E Kant (1724-1804)
L'image la plus éloquente de la philosophie kantienne est celle que Kant en
donne lui-même, lorsqu'il compare sa méthode à la révolution copernicienne
qui fit passer l'astronomie du géocentrisme à l'héliocentrisme.
Ce révolutionnaire, à la santé fragile et à la vie sans surprise, est né à
Königsberg (Prusse orientale) en 1724, dans une famille très modeste. La
piété profonde de sa mère lui inspire une horreur du mensonge et de la
mauvaise foi, qu'il appliquera non seulement en morale mais également dans
sa pensée spéculative.
Après des études de théologie et de philosophie, il devient précepteur en
1746, et s'introduit ainsi dans la bonne société de sa ville. Le penseur
austère se double d'un homme raffiné dont l'esprit est apprécié dans les
salons. En 1755, il devient privat dozent et entame 40 années
d'enseignement. Il donne des cours de science, logique, métaphysique,
théologie, anthropologie, pédagogie. En même temps, il développe sa
recherche personnelle jusqu'à la publication tardive de ses grandes œuvres :
en 1781, alors qu'il a presque 60 ans, paraît la Critique de la raison pure
; en 1788, la Critique de la raison pratique ; enfin, en 1790, la Critique
de la faculté de juger. Cette intense création intellectuelle est soutenue
par une vie parfaitement réglée : on raconte que seules la lecture d'une
grande œuvre de Rousseau ou l'annonce de la Révolution française purent
changer l'heure et le cours immuable de sa promenade quotidienne. Vers la
fin de sa vie, Kant s'attache surtout à des questions religieuses, et
s'efforce d'achever sa philosophie de la nature. Cette vie sereine, vouée au
travail et agrémentée d'amitiés intellectuelles, s'achève en 1804, sur ces
derniers mots : " es ist gut ", " c'est bien ".

DONNÉES AFFICHÉES.

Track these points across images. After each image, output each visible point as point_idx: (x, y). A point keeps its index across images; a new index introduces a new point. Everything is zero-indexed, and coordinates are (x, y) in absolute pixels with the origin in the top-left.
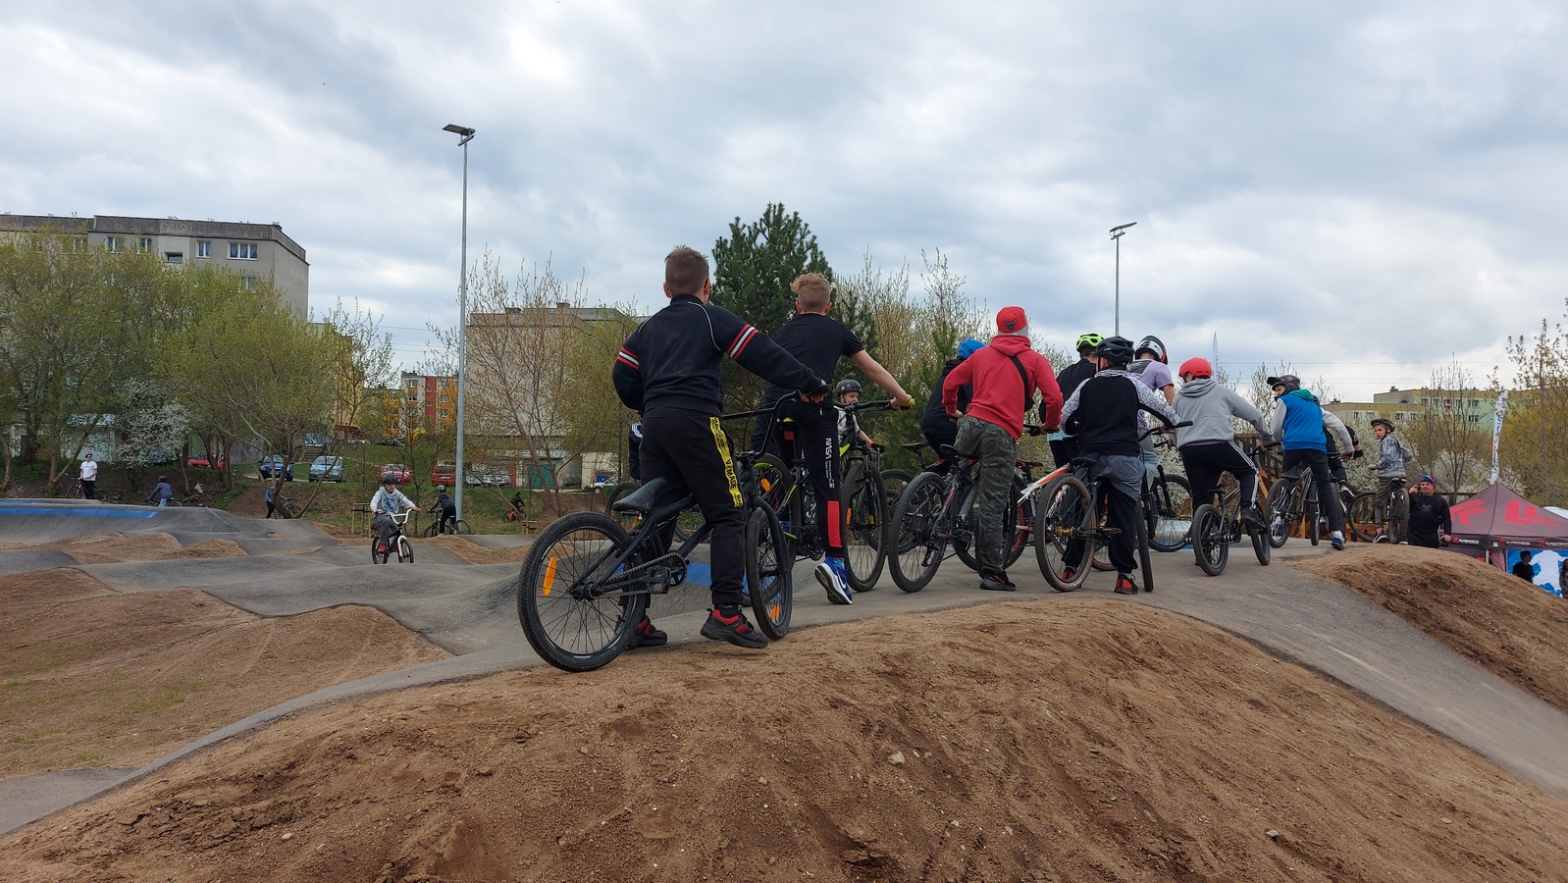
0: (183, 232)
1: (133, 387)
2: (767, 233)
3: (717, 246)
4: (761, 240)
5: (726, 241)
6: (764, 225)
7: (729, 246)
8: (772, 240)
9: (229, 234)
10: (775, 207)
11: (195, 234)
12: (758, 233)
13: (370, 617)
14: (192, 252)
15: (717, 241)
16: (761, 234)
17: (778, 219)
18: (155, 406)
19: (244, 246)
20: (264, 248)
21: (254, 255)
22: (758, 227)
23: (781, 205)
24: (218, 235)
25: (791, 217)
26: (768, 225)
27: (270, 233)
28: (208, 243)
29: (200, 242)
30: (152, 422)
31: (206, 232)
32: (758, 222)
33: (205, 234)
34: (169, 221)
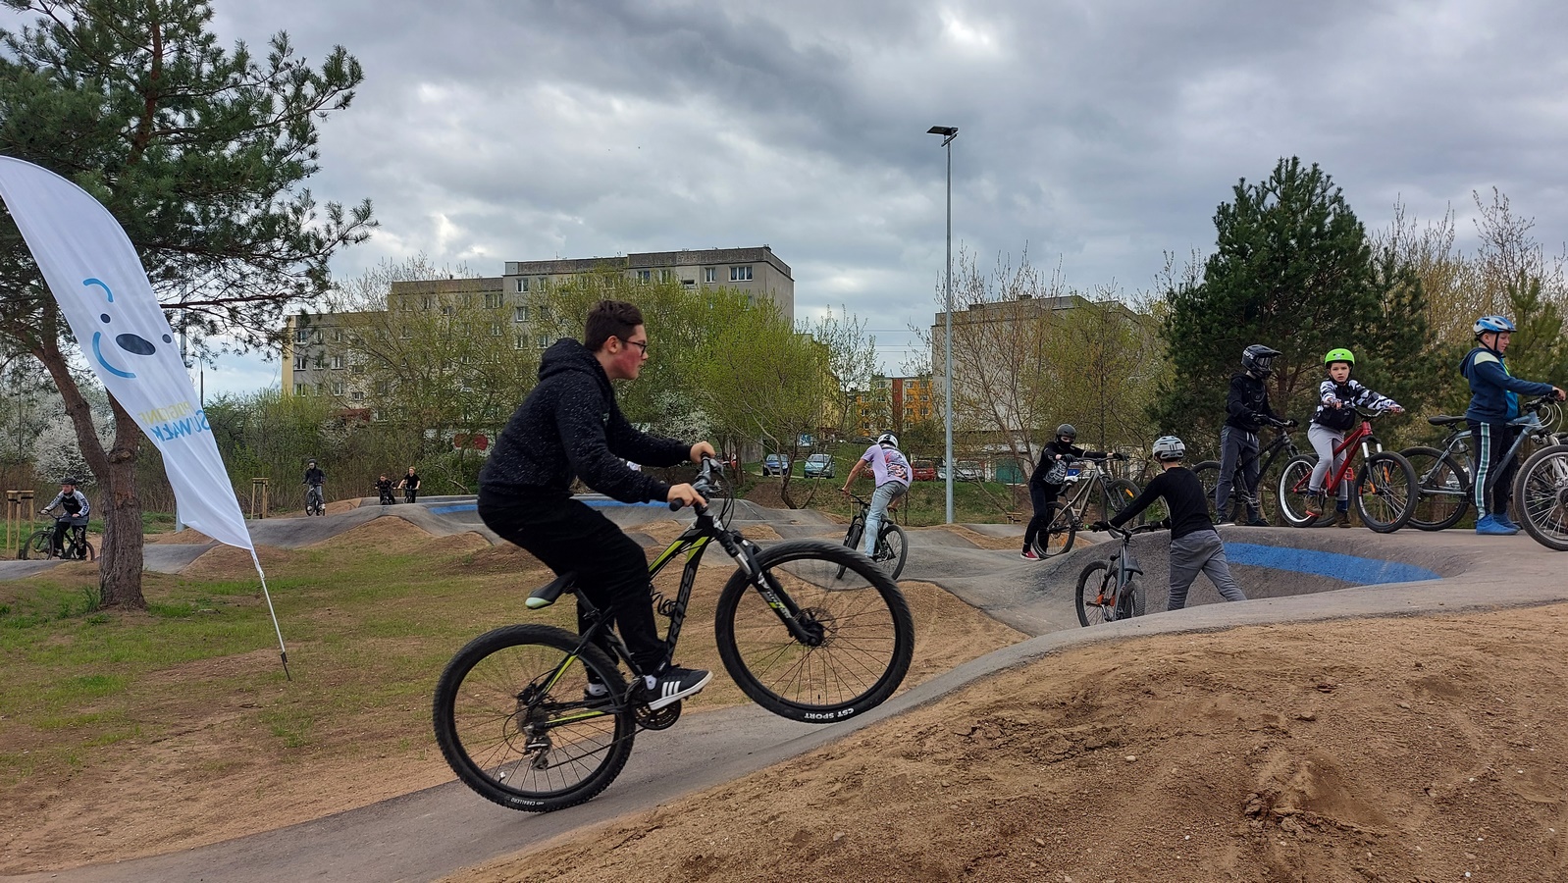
0: (694, 262)
1: (668, 398)
2: (1278, 192)
3: (1219, 213)
4: (1272, 200)
5: (1228, 206)
6: (1274, 184)
7: (1231, 211)
8: (1285, 198)
9: (729, 260)
10: (1287, 161)
11: (703, 262)
12: (1266, 193)
13: (931, 593)
14: (702, 279)
15: (1219, 207)
16: (1271, 194)
17: (1292, 175)
18: (684, 414)
19: (741, 269)
20: (757, 269)
21: (749, 277)
22: (1268, 186)
23: (1295, 159)
24: (721, 261)
25: (1309, 170)
26: (1279, 182)
27: (761, 256)
28: (713, 269)
29: (707, 269)
30: (683, 427)
31: (711, 260)
32: (1267, 181)
33: (711, 262)
34: (682, 253)
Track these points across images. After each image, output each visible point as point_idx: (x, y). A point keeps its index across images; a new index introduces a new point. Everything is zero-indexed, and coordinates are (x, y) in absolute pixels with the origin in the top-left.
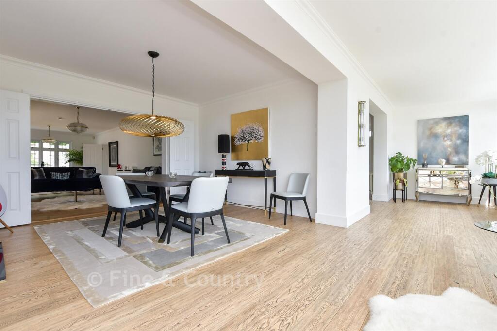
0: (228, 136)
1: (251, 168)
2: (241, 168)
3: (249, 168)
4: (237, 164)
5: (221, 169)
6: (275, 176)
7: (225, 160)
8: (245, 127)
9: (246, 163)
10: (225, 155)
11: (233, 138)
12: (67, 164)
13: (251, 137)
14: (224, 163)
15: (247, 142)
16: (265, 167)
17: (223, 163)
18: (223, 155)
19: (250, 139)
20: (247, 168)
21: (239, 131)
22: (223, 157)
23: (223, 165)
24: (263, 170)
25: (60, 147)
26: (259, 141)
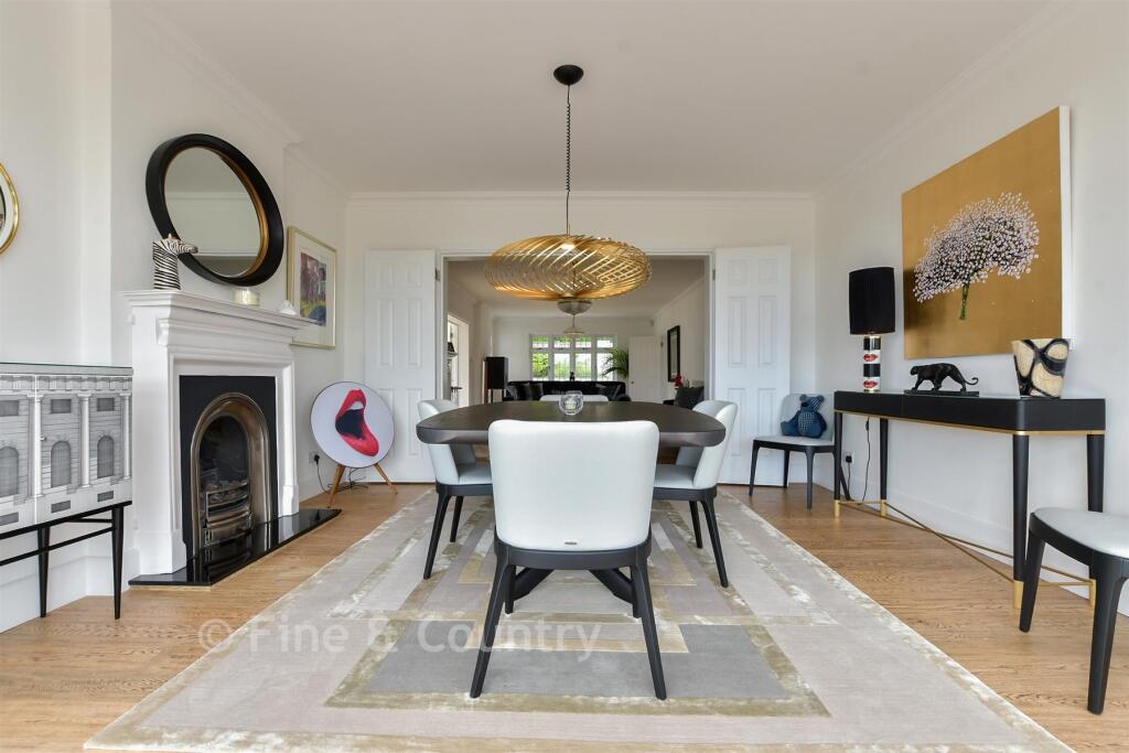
0: (888, 272)
1: (969, 388)
2: (927, 386)
3: (957, 387)
4: (913, 373)
5: (860, 389)
6: (1102, 426)
7: (875, 357)
8: (954, 227)
9: (945, 365)
10: (878, 342)
11: (910, 278)
12: (608, 375)
13: (979, 257)
14: (871, 370)
15: (959, 284)
16: (1026, 383)
17: (866, 367)
18: (867, 342)
19: (976, 270)
20: (949, 385)
21: (931, 245)
22: (867, 346)
23: (867, 374)
24: (1018, 396)
25: (578, 345)
26: (1015, 272)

OBJECTIF VISÉ. Pouvez-vous recopier le passage du texte sur Kant situé entre « E Kant (1724-1804) » et « sa pensée spéculative. », bornes incluses, en remplaçant « mensonge » par « tromperie » ?

RÉSULTAT ATTENDU.
E Kant (1724-1804)
L'image la plus éloquente de la philosophie kantienne est celle que Kant en
donne lui-même, lorsqu'il compare sa méthode à la révolution copernicienne
qui fit passer l'astronomie du géocentrisme à l'héliocentrisme.
Ce révolutionnaire, à la santé fragile et à la vie sans surprise, est né à
Königsberg (Prusse orientale) en 1724, dans une famille très modeste. La
piété profonde de sa mère lui inspire une horreur du tromperie et de la
mauvaise foi, qu'il appliquera non seulement en morale mais également dans
sa pensée spéculative.